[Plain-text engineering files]
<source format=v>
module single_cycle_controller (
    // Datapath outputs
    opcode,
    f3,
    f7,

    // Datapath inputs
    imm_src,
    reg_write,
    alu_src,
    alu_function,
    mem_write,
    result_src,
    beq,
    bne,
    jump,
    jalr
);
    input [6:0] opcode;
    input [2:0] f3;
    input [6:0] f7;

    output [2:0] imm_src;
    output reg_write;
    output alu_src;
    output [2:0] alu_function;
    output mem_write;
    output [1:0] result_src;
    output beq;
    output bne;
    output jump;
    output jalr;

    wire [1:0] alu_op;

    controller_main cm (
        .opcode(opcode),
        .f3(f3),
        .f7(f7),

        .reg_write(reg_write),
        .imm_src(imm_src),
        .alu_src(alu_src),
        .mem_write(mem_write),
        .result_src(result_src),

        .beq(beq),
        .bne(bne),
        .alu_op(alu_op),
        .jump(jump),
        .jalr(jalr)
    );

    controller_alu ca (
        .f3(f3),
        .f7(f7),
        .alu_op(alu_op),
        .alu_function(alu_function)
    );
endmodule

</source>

--

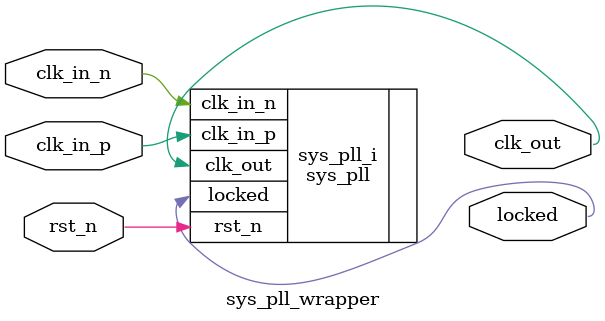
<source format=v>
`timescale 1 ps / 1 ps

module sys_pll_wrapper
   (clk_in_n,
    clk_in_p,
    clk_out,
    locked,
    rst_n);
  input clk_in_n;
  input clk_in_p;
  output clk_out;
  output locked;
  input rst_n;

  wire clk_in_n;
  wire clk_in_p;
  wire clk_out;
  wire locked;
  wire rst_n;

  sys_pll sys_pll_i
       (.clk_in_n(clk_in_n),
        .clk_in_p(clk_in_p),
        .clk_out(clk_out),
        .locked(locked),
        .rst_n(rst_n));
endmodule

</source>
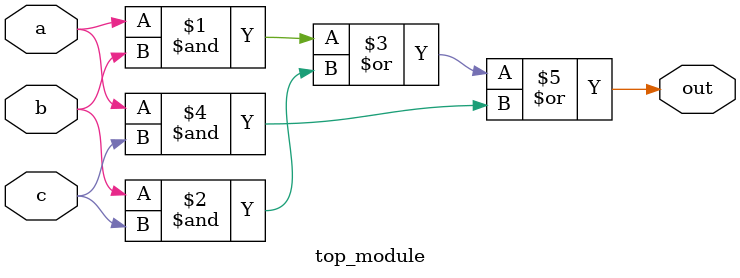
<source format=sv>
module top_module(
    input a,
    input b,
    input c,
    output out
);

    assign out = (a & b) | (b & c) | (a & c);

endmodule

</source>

==

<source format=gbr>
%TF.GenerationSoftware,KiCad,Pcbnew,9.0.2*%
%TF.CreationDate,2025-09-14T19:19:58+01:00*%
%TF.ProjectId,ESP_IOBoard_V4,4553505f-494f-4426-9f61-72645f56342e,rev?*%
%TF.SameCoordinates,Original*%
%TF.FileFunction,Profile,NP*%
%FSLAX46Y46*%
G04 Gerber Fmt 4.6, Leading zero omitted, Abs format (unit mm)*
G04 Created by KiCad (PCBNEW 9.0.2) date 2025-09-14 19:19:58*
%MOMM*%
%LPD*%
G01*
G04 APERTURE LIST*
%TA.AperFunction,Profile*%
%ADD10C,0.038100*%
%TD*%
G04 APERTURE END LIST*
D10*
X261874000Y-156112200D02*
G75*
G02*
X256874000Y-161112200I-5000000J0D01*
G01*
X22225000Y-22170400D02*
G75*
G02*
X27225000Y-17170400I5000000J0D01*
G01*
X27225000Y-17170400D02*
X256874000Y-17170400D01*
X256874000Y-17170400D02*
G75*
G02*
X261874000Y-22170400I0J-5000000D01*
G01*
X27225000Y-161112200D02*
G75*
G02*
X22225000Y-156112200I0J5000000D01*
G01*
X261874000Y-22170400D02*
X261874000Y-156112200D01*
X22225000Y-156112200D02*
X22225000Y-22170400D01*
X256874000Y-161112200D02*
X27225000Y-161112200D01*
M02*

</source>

:: PROBLEM ::
Filter the entries down to the lines that hold "APERTURE". Copy those lines.

:: ANSWER SPACE ::
G04 APERTURE LIST*
G04 APERTURE END LIST*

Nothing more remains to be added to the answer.